There are two main rivers you’ll come across your path: Mirna and Draga. All together seven waterfalls: Zagon, Bačva, Vela Peć (it’s the highest waterfall, up to 85 feet), Mala Peć, Kotli, Zelenščak, and Grjok.
Waterfalls are not that high but being a part of an unspoiled nature makes them truly beautiful.
Mala Peć is a waterfall where we took a short break before continuing. A few wooden benches and beautiful sights all around were more than enough for a break in nature.
The hiking trail is not that demanding, but still it takes around 6 hours to walk the whole length, without lunch breaks and taking photos.
For lunch, we stopped in Kotli.
Kotli – and old watermill, karst river, restaurant above and home-made food
Napoleon’s bridge is a stone bridge that crosses over a small river of Draga. It’s called Napoleon’s bridge, even though it was made after Napoleon, somewhere in the middle of the 19th century. Napoleon was in Croatia at the beginning of the 19th century.
But still, I like the name, it sounds nice.
Walking through the forests and the countryside, we came all the way to Kotli. Kotli was the first bigger settlement on our path. Most of the houses in Kotli are either for rent or private vacation houses.
And the atmosphere of the village was just breath-taking. Narrow stone streets, gardens full of flowers, almond trees, and forest all around. A charming maze of colourful and nature-like streets and houses lost in time.

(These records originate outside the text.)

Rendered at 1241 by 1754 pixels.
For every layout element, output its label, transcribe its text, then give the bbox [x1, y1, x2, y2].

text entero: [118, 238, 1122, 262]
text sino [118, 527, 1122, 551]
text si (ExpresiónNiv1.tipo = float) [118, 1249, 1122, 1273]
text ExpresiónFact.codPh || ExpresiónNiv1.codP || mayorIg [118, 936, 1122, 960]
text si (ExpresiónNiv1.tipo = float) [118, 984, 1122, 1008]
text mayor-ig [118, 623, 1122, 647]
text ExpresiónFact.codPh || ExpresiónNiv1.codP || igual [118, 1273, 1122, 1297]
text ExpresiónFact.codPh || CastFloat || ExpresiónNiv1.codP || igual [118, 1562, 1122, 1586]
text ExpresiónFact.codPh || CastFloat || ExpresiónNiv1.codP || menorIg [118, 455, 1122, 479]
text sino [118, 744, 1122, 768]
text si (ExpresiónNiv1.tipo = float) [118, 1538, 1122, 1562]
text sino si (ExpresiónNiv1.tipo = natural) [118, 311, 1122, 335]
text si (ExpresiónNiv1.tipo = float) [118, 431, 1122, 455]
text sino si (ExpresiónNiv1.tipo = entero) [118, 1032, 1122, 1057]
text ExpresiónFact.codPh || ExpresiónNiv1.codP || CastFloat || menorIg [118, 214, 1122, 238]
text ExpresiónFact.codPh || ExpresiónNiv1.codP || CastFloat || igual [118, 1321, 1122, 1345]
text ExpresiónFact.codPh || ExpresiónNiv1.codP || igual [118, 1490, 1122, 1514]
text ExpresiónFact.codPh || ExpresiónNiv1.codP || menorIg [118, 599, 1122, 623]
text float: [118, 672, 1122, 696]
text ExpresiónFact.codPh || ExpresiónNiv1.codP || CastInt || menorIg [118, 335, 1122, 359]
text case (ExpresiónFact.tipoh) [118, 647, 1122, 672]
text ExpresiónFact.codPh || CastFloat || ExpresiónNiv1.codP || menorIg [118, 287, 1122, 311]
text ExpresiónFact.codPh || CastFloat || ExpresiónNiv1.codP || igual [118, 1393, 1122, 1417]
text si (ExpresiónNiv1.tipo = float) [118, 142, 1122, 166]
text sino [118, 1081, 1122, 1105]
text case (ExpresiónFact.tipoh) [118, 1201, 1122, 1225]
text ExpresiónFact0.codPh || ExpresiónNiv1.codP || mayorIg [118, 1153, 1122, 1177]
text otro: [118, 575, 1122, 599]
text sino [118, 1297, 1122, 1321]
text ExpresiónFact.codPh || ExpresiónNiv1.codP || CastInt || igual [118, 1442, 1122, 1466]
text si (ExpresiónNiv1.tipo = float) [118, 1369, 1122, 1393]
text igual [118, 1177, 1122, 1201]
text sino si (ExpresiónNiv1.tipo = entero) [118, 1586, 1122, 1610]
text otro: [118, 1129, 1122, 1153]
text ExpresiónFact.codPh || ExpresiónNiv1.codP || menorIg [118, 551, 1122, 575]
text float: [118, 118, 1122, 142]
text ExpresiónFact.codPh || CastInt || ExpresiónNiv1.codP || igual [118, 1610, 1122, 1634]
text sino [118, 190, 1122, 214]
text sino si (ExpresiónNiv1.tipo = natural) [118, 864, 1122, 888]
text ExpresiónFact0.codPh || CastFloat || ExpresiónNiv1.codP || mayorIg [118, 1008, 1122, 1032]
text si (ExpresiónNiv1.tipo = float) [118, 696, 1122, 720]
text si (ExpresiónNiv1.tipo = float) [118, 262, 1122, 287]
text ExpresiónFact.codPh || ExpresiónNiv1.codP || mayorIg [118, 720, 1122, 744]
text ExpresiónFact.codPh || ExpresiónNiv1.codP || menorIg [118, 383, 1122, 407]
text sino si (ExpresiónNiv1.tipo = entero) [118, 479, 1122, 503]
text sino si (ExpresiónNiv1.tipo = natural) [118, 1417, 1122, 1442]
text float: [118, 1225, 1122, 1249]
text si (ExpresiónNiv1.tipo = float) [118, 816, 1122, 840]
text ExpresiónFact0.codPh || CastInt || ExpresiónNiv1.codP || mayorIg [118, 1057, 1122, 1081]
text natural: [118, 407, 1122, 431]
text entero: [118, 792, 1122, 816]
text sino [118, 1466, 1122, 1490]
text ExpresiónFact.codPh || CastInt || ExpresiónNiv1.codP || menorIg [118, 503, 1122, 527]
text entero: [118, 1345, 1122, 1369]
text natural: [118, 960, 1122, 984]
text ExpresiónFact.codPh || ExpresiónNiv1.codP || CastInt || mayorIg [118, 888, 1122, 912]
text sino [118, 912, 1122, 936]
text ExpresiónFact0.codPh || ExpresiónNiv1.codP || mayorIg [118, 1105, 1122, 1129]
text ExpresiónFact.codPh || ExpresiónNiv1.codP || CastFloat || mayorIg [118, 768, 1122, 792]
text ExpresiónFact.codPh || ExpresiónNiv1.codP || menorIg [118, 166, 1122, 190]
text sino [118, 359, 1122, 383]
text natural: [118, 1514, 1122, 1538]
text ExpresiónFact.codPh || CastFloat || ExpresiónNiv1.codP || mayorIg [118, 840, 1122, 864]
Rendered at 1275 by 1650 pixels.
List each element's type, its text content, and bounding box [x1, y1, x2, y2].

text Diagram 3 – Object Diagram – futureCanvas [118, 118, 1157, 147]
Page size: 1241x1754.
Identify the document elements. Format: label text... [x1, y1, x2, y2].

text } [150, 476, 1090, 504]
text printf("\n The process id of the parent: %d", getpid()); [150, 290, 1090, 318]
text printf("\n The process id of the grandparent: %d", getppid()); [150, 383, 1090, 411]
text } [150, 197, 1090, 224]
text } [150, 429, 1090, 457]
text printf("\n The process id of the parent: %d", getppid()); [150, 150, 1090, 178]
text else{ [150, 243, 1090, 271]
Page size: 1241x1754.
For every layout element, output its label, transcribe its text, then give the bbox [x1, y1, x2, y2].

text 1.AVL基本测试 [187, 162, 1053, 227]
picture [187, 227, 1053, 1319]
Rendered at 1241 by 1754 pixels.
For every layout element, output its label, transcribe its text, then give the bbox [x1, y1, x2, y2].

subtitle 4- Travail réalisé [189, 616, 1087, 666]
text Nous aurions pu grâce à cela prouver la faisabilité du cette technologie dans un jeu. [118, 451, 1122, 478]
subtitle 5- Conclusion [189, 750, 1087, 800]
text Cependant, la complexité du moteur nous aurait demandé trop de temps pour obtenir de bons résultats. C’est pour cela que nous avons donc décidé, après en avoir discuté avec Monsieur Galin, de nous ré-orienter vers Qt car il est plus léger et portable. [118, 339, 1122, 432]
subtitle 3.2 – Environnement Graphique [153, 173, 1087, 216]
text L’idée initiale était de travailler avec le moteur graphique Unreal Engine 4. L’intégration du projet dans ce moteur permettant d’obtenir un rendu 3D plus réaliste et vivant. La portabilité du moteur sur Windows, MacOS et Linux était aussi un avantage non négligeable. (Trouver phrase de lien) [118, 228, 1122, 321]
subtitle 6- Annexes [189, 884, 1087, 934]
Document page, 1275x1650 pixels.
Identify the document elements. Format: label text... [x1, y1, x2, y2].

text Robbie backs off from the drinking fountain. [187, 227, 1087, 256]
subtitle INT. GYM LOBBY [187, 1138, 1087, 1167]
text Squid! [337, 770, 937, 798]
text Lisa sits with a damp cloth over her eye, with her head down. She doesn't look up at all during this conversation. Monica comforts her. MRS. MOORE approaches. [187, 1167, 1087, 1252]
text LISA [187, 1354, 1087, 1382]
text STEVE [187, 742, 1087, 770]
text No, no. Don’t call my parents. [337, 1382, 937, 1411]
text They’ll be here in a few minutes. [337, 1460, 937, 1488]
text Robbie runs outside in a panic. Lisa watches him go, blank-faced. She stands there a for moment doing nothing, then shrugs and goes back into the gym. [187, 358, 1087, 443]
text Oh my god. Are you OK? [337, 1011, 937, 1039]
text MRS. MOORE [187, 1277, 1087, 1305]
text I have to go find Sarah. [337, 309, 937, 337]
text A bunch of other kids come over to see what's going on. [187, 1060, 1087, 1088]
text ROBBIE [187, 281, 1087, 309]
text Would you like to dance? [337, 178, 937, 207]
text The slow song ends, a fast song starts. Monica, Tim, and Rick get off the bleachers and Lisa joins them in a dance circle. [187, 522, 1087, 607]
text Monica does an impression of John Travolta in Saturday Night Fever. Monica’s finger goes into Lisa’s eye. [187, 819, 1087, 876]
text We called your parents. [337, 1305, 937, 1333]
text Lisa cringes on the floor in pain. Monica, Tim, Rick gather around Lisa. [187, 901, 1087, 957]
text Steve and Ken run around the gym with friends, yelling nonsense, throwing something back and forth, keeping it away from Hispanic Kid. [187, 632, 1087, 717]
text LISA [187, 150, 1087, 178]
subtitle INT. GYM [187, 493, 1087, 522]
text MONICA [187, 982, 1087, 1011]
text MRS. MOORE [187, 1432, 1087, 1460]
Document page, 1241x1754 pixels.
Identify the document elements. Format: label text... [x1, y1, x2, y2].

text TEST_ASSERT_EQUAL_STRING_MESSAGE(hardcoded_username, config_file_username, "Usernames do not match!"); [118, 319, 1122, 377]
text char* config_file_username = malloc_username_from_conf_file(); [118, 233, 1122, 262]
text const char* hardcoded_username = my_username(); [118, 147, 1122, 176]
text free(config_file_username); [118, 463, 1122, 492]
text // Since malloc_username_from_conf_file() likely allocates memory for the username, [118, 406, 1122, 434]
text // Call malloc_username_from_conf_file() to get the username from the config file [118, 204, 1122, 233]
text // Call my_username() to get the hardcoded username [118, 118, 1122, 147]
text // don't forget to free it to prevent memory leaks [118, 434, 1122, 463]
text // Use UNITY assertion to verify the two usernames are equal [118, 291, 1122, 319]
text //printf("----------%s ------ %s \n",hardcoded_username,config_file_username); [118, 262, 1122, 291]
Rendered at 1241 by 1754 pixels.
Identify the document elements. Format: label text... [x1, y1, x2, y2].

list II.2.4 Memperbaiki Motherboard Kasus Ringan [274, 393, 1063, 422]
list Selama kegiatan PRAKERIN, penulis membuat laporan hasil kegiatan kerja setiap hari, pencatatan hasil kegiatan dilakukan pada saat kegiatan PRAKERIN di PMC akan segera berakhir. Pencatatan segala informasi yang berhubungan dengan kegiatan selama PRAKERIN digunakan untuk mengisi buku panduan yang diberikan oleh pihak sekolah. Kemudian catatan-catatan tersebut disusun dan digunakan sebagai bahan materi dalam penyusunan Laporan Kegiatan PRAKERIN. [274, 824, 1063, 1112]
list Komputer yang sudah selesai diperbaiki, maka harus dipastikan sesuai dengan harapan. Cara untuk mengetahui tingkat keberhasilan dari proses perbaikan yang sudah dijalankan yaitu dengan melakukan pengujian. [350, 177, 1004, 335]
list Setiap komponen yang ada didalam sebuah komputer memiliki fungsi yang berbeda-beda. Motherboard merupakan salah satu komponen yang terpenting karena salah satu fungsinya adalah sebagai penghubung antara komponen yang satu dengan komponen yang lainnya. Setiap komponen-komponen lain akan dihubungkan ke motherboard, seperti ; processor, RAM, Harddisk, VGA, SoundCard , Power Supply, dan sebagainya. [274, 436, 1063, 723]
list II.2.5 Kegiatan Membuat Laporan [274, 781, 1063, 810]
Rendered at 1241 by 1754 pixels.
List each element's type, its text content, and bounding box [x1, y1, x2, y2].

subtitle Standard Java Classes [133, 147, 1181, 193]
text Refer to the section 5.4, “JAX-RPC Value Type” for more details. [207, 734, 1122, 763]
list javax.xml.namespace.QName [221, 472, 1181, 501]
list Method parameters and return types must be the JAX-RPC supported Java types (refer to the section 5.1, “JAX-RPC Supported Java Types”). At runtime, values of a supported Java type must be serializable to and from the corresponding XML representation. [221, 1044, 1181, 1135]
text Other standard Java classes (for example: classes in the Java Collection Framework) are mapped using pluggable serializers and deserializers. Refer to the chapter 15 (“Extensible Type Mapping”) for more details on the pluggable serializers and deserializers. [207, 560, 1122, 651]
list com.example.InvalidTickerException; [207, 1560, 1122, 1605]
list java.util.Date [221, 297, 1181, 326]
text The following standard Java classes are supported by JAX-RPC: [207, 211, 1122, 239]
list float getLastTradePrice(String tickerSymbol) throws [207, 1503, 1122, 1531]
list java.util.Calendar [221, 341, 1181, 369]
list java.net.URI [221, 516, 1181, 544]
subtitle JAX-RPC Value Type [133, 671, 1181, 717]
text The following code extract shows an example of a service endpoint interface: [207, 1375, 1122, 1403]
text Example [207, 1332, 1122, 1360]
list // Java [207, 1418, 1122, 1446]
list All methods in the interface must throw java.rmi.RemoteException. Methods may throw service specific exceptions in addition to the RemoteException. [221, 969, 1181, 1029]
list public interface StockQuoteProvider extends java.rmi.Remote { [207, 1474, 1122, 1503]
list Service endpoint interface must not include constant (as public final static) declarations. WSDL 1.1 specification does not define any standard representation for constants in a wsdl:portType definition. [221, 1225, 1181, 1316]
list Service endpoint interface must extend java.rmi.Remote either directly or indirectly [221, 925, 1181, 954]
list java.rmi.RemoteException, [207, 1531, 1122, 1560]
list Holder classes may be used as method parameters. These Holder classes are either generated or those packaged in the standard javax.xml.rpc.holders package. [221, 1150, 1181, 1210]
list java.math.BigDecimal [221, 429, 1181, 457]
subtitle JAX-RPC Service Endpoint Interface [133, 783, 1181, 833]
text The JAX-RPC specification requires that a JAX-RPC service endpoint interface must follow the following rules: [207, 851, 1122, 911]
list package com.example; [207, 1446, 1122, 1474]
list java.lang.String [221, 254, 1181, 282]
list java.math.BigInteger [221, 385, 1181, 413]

In Kotli, existed a watermill, and today visitors can descend all the way to its lowest point. All the way to the river. In the summertime, people swim there. And the babbling karst river gives a nice tone to the surroundings.
For lunch, we went to a restaurant Kotlić (which means “little Kotli”) that’s placed just above the river, waterfall, and watermill. It’s the only restaurant that was opened. The surroundings were amazing and lunch went in the same tone.
As Croatians do, we opened our appetite with a homemade rakija. Rakija is schnapps and it’s quite lifting, as you can imagine. One is more than enough to get your appetite going or to warm yourself up after a longer hike. As we were in the truffles region (Istria), truffles and wine seemed like a nice choice. And it sure was.
Kotli is only at the halfway
We started pretty early, around 9 am. But it was already past 2 pm when we finished lunch in Kotli, it was definitely time to go.
Still, two waterfalls were ahead and we needed to cross the river. Fortunately, the water level wasn’t too high, so our crossing of the river ended up being funny, and not too complicated. Few larger stones in the river served us as a bridge. Most likely some other hikers or locals threw them in before.
We saw other hikers carrying their shoes in their hands while walking through the river. Not a bad way to refresh your feet after a long walk. Maybe next time we’ll do the same. After Kotli, it was pretty much downhill. Few round hills on our way, and a more open countryside gave us a bit of different scenery.
Should I stay, or should I go
“The Seven Waterfalls” trail ended up being an excellent hiking choice.
It’s great for beginners and active hikers. The whole length of the hiking route is never lacking in interesting sights. Not to mention waterfalls that are quite stunning. The scenery is constantly changing and the pastoral villages along the path are heart-melting.
And being a circular trail was a great way for getting back to our car.